### WHAT YOU HAVE TO DO
Return every entry below exactly as written.

_ _ _ _

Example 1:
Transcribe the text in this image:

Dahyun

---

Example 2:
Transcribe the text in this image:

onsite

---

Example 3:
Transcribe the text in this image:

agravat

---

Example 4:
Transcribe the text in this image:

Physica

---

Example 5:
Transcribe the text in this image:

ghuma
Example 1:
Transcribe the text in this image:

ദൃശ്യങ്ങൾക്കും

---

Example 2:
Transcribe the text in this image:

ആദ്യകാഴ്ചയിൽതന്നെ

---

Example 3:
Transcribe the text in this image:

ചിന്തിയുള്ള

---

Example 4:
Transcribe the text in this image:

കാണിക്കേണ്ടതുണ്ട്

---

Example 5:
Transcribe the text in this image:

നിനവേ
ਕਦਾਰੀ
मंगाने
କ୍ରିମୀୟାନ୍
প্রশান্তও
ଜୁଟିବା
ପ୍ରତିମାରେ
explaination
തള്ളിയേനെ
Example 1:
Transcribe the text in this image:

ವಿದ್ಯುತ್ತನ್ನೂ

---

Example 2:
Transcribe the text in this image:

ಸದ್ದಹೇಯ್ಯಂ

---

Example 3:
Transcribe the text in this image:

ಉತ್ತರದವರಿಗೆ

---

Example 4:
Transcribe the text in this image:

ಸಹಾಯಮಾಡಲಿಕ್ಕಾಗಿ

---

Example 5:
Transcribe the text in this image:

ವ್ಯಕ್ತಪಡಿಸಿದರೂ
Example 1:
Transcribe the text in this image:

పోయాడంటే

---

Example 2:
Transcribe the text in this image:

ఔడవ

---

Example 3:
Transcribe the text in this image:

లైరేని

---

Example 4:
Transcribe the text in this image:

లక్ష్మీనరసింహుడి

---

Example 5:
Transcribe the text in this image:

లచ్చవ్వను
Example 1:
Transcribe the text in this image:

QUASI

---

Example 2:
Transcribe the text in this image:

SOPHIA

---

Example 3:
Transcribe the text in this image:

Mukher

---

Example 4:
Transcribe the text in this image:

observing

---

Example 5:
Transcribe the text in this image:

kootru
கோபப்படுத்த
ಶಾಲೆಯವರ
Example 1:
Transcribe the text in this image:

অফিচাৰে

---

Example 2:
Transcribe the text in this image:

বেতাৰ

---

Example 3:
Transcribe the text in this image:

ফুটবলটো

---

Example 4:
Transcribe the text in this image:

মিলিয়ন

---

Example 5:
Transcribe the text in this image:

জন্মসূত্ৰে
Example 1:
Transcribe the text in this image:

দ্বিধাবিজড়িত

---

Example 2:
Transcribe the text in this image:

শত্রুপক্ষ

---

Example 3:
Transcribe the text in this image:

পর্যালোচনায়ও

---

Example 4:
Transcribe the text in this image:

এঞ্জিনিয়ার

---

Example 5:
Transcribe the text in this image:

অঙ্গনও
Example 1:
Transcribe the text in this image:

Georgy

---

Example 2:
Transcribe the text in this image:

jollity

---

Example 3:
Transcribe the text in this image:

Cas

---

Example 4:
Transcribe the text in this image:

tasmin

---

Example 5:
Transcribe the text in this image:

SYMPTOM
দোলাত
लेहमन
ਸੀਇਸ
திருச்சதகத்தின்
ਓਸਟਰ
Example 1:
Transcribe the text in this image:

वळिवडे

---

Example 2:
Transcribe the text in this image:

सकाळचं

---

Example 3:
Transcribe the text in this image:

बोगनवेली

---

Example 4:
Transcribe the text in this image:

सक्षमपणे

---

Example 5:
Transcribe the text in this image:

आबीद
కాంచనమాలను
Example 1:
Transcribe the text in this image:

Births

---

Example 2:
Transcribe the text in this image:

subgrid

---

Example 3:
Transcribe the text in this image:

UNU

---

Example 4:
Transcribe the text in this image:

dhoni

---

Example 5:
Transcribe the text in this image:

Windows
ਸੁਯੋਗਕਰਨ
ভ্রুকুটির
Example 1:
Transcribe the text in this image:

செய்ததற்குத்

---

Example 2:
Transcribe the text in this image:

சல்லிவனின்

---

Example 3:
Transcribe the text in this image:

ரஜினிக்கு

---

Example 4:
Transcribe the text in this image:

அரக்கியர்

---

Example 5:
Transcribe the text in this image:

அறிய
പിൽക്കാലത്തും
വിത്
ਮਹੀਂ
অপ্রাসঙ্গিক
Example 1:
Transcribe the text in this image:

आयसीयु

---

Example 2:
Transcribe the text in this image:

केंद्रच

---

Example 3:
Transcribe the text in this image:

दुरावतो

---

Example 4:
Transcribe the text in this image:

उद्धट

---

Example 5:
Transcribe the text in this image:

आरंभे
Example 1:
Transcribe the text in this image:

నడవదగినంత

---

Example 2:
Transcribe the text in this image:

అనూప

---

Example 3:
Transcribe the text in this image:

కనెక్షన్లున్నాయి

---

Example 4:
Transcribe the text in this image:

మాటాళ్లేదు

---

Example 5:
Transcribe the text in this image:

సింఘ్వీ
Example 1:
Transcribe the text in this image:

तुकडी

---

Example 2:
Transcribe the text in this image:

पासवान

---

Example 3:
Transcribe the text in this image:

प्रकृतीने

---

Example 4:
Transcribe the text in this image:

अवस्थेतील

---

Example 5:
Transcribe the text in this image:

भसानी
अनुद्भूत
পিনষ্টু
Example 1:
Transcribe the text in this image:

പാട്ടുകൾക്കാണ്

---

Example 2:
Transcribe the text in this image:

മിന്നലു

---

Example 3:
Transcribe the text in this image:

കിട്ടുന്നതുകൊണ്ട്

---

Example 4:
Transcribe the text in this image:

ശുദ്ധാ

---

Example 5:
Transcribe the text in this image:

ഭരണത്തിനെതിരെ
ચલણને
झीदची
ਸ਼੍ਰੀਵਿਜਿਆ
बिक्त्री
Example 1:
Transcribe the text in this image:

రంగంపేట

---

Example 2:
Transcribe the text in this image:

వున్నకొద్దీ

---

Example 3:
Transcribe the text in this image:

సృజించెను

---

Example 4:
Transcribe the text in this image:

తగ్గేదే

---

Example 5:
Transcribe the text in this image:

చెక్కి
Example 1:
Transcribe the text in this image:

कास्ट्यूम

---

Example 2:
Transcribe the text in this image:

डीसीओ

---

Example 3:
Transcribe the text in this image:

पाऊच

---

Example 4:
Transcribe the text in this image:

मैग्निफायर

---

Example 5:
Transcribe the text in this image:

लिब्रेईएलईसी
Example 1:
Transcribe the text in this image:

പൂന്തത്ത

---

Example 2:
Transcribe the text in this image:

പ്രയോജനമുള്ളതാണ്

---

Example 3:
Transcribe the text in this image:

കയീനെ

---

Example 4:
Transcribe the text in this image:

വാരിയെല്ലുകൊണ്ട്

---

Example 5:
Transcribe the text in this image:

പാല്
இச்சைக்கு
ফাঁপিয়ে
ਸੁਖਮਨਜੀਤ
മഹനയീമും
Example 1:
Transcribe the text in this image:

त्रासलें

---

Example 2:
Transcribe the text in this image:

_ _ _ _

### ANSWER
Example 1:
Transcribe the text in this image:

Dahyun

---

Example 2:
Transcribe the text in this image:

onsite

---

Example 3:
Transcribe the text in this image:

agravat

---

Example 4:
Transcribe the text in this image:

Physica

---

Example 5:
Transcribe the text in this image:

ghuma
Example 1:
Transcribe the text in this image:

ദൃശ്യങ്ങൾക്കും

---

Example 2:
Transcribe the text in this image:

ആദ്യകാഴ്ചയിൽതന്നെ

---

Example 3:
Transcribe the text in this image:

ചിന്തിയുള്ള

---

Example 4:
Transcribe the text in this image:

കാണിക്കേണ്ടതുണ്ട്

---

Example 5:
Transcribe the text in this image:

നിനവേ
ਕਦਾਰੀ
मंगाने
କ୍ରିମୀୟାନ୍
প্রশান্তও
ଜୁଟିବା
ପ୍ରତିମାରେ
explaination
തള്ളിയേനെ
Example 1:
Transcribe the text in this image:

ವಿದ್ಯುತ್ತನ್ನೂ

---

Example 2:
Transcribe the text in this image:

ಸದ್ದಹೇಯ್ಯಂ

---

Example 3:
Transcribe the text in this image:

ಉತ್ತರದವರಿಗೆ

---

Example 4:
Transcribe the text in this image:

ಸಹಾಯಮಾಡಲಿಕ್ಕಾಗಿ

---

Example 5:
Transcribe the text in this image:

ವ್ಯಕ್ತಪಡಿಸಿದರೂ
Example 1:
Transcribe the text in this image:

పోయాడంటే

---

Example 2:
Transcribe the text in this image:

ఔడవ

---

Example 3:
Transcribe the text in this image:

లైరేని

---

Example 4:
Transcribe the text in this image:

లక్ష్మీనరసింహుడి

---

Example 5:
Transcribe the text in this image:

లచ్చవ్వను
Example 1:
Transcribe the text in this image:

QUASI

---

Example 2:
Transcribe the text in this image:

SOPHIA

---

Example 3:
Transcribe the text in this image:

Mukher

---

Example 4:
Transcribe the text in this image:

observing

---

Example 5:
Transcribe the text in this image:

kootru
கோபப்படுத்த
ಶಾಲೆಯವರ
Example 1:
Transcribe the text in this image:

অফিচাৰে

---

Example 2:
Transcribe the text in this image:

বেতাৰ

---

Example 3:
Transcribe the text in this image:

ফুটবলটো

---

Example 4:
Transcribe the text in this image:

মিলিয়ন

---

Example 5:
Transcribe the text in this image:

জন্মসূত্ৰে
Example 1:
Transcribe the text in this image:

দ্বিধাবিজড়িত

---

Example 2:
Transcribe the text in this image:

শত্রুপক্ষ

---

Example 3:
Transcribe the text in this image:

পর্যালোচনায়ও

---

Example 4:
Transcribe the text in this image:

এঞ্জিনিয়ার

---

Example 5:
Transcribe the text in this image:

অঙ্গনও
Example 1:
Transcribe the text in this image:

Georgy

---

Example 2:
Transcribe the text in this image:

jollity

---

Example 3:
Transcribe the text in this image:

Cas

---

Example 4:
Transcribe the text in this image:

tasmin

---

Example 5:
Transcribe the text in this image:

SYMPTOM
দোলাত
लेहमन
ਸੀਇਸ
திருச்சதகத்தின்
ਓਸਟਰ
Example 1:
Transcribe the text in this image:

वळिवडे

---

Example 2:
Transcribe the text in this image:

सकाळचं

---

Example 3:
Transcribe the text in this image:

बोगनवेली

---

Example 4:
Transcribe the text in this image:

सक्षमपणे

---

Example 5:
Transcribe the text in this image:

आबीद
కాంచనమాలను
Example 1:
Transcribe the text in this image:

Births

---

Example 2:
Transcribe the text in this image:

subgrid

---

Example 3:
Transcribe the text in this image:

UNU

---

Example 4:
Transcribe the text in this image:

dhoni

---

Example 5:
Transcribe the text in this image:

Windows
ਸੁਯੋਗਕਰਨ
ভ্রুকুটির
Example 1:
Transcribe the text in this image:

செய்ததற்குத்

---

Example 2:
Transcribe the text in this image:

சல்லிவனின்

---

Example 3:
Transcribe the text in this image:

ரஜினிக்கு

---

Example 4:
Transcribe the text in this image:

அரக்கியர்

---

Example 5:
Transcribe the text in this image:

அறிய
പിൽക്കാലത്തും
വിത്
ਮਹੀਂ
অপ্রাসঙ্গিক
Example 1:
Transcribe the text in this image:

आयसीयु

---

Example 2:
Transcribe the text in this image:

केंद्रच

---

Example 3:
Transcribe the text in this image:

दुरावतो

---

Example 4:
Transcribe the text in this image:

उद्धट

---

Example 5:
Transcribe the text in this image:

आरंभे
Example 1:
Transcribe the text in this image:

నడవదగినంత

---

Example 2:
Transcribe the text in this image:

అనూప

---

Example 3:
Transcribe the text in this image:

కనెక్షన్లున్నాయి

---

Example 4:
Transcribe the text in this image:

మాటాళ్లేదు

---

Example 5:
Transcribe the text in this image:

సింఘ్వీ
Example 1:
Transcribe the text in this image:

तुकडी

---

Example 2:
Transcribe the text in this image:

पासवान

---

Example 3:
Transcribe the text in this image:

प्रकृतीने

---

Example 4:
Transcribe the text in this image:

अवस्थेतील

---

Example 5:
Transcribe the text in this image:

भसानी
अनुद्भूत
পিনষ্টু
Example 1:
Transcribe the text in this image:

പാട്ടുകൾക്കാണ്

---

Example 2:
Transcribe the text in this image:

മിന്നലു

---

Example 3:
Transcribe the text in this image:

കിട്ടുന്നതുകൊണ്ട്

---

Example 4:
Transcribe the text in this image:

ശുദ്ധാ

---

Example 5:
Transcribe the text in this image:

ഭരണത്തിനെതിരെ
ચલણને
झीदची
ਸ਼੍ਰੀਵਿਜਿਆ
बिक्त्री
Example 1:
Transcribe the text in this image:

రంగంపేట

---

Example 2:
Transcribe the text in this image:

వున్నకొద్దీ

---

Example 3:
Transcribe the text in this image:

సృజించెను

---

Example 4:
Transcribe the text in this image:

తగ్గేదే

---

Example 5:
Transcribe the text in this image:

చెక్కి
Example 1:
Transcribe the text in this image:

कास्ट्यूम

---

Example 2:
Transcribe the text in this image:

डीसीओ

---

Example 3:
Transcribe the text in this image:

पाऊच

---

Example 4:
Transcribe the text in this image:

मैग्निफायर

---

Example 5:
Transcribe the text in this image:

लिब्रेईएलईसी
Example 1:
Transcribe the text in this image:

പൂന്തത്ത

---

Example 2:
Transcribe the text in this image:

പ്രയോജനമുള്ളതാണ്

---

Example 3:
Transcribe the text in this image:

കയീനെ

---

Example 4:
Transcribe the text in this image:

വാരിയെല്ലുകൊണ്ട്

---

Example 5:
Transcribe the text in this image:

പാല്
இச்சைக்கு
ফাঁপিয়ে
ਸੁਖਮਨਜੀਤ
മഹനയീമും
Example 1:
Transcribe the text in this image:

त्रासलें

---

Example 2:
Transcribe the text in this image:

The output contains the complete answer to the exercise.